**Saved data entries**
┄┄┄┄┄┄┄┄┄┄┄┄┄┄┄┄┄┄┄┄

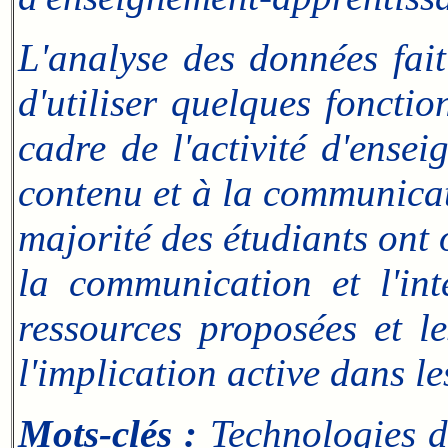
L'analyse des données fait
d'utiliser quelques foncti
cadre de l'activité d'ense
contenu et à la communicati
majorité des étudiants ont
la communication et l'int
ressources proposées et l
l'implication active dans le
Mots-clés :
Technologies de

┄┄┄┄┄┄┄┄┄┄┄┄┄┄┄┄┄┄┄┄

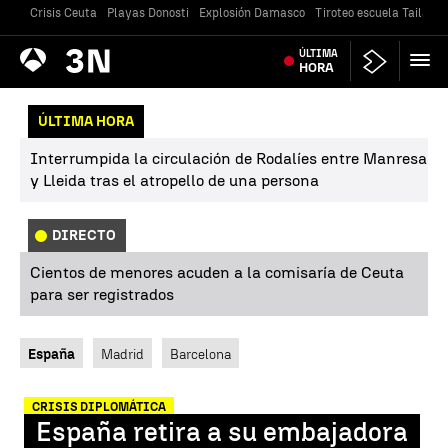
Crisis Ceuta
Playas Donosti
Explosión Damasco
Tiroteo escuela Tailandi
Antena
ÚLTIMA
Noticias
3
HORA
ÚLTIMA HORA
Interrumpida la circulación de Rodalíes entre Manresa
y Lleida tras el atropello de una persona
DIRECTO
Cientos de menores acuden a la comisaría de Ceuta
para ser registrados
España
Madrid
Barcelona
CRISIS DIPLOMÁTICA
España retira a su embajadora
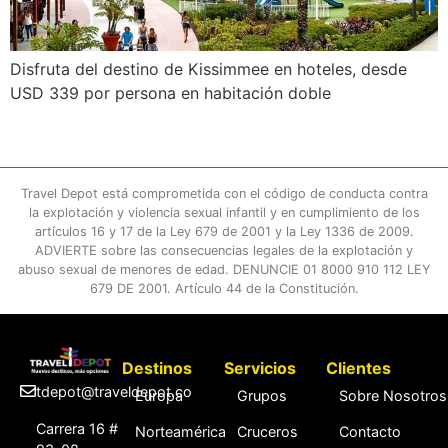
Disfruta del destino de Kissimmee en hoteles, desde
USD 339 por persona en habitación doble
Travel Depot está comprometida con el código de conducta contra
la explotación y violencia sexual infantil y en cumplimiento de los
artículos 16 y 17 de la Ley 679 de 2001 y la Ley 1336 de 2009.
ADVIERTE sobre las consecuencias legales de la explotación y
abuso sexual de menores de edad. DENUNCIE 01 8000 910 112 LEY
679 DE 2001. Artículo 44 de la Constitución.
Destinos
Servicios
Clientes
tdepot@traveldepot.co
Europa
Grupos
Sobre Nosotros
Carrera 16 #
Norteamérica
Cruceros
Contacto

┄┄┄┄┄┄┄┄┄┄┄┄┄┄┄┄┄┄┄┄

**PROBLEM**
Please copy the listing word for word, beginning with the line that contains "L'analyse des données fait" and continuing through the line that contains "Technologies de". Include both of those lines.

**ANSWER BOX**
L'analyse des données fait
d'utiliser quelques foncti
cadre de l'activité d'ense
contenu et à la communicati
majorité des étudiants ont
la communication et l'int
ressources proposées et l
l'implication active dans le
Mots-clés :
Technologies de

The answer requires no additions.